On Jul 1, 10:08*am, Gilles Ganault <nos...@nospam.comwrote:
* * * * I'd like to encrypt a customer's organization name to use this as
their password to launch our application, and decrypt it within our
VB5 application.
This is how I understand it:
Alice works at OrgaCorp. The string "OrgaCorp" will be encrypted, so
that it becomes "PshbDpsq". This will then be the password of Alice.
Alice logs in using Alice, PshdDpsq as her username and password and
this information is passed to a VB application, which then decodes the
company name to do something with it.
A simple way to encrypt a word is using XOR encryption. So you bitwise
XOR the company name with some other string. However, if a smart user
gets his hands on some passwords, he can deduce your encryption string
from it. XOR encryption is not particularly safe.
XOR encryption is a way of a symetrical encryption. The other poster
said you should use asymetrical encryption, which means that the key
to encrypt the data is another key than the one to decrypt the data.
It depends on your situation which one you should use.
Another solution could be to put username, company, password data in a
database, so that you can check the password and find the right
company for the user.
We will then use this information to print it on every page that the
application prints out.
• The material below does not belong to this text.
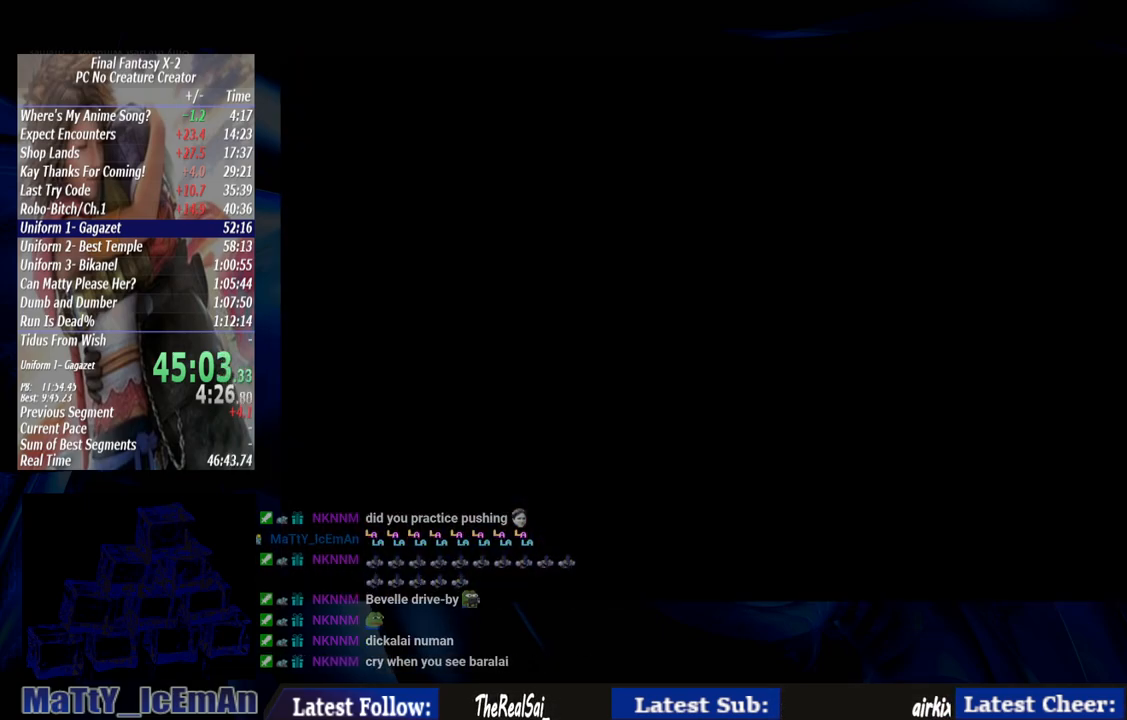
{"dt_ms": 500, "buttons": [], "left_stick": "center", "right_stick": "center", "events": [[17, "SQUARE", "down"], [117, "SQUARE", "up"], [183, "SQUARE", "down"], [283, "SQUARE", "up"], [350, "SQUARE", "down"], [500, "SQUARE", "up"]]}
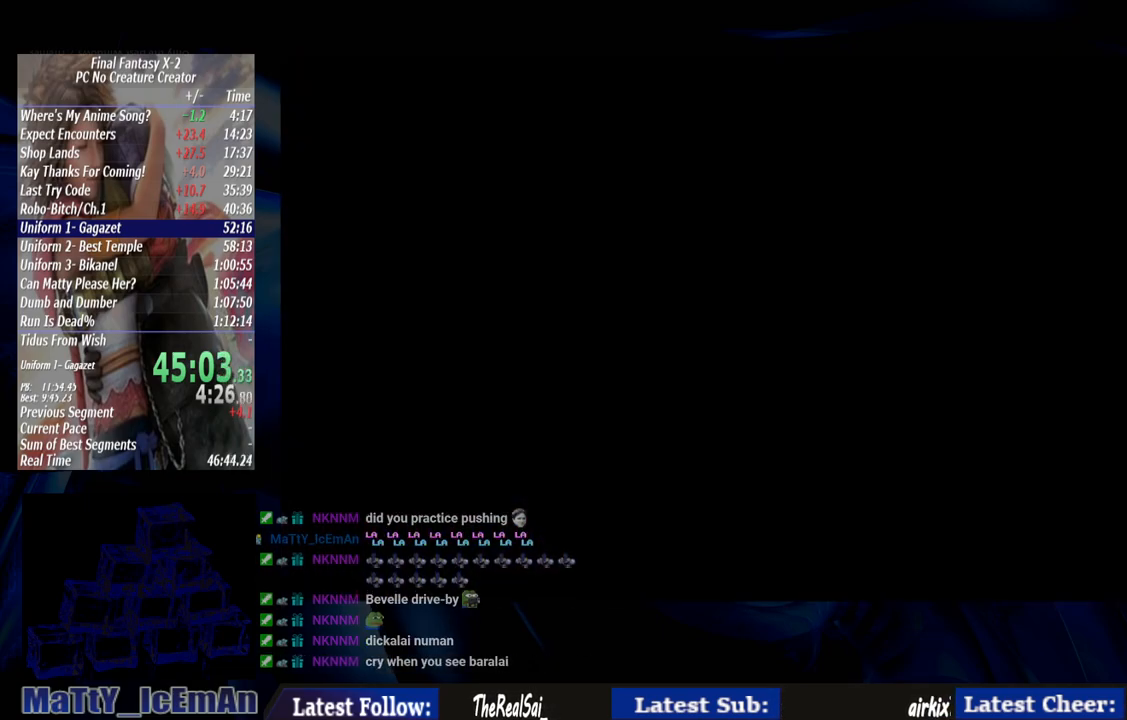
{"dt_ms": 500, "buttons": [], "left_stick": "center", "right_stick": "center", "events": []}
That way, even if some other user gives out
his password, it won't do any good, since the organization name will
be the original user's.
I don't understand this.
I guess there are two things I need to solve:
- how to to check that the password is valid, and not just some crap
an unlicensed user typed just to get past the logon dialog?
You have to encrypt some extra data which serves as a validity check.
For example, instead of encrypting OrgaCorp you can encrypt
GOODOrgaCorp. You then assume that if the decrypted string starts with
GOOD, the password is correct.
For safety reasons, you would not prepend a fixed string but some hash
of the word.
Maybe you are solving your problem the wrong way. Could you explain it
a little more in detail, maybe with an example?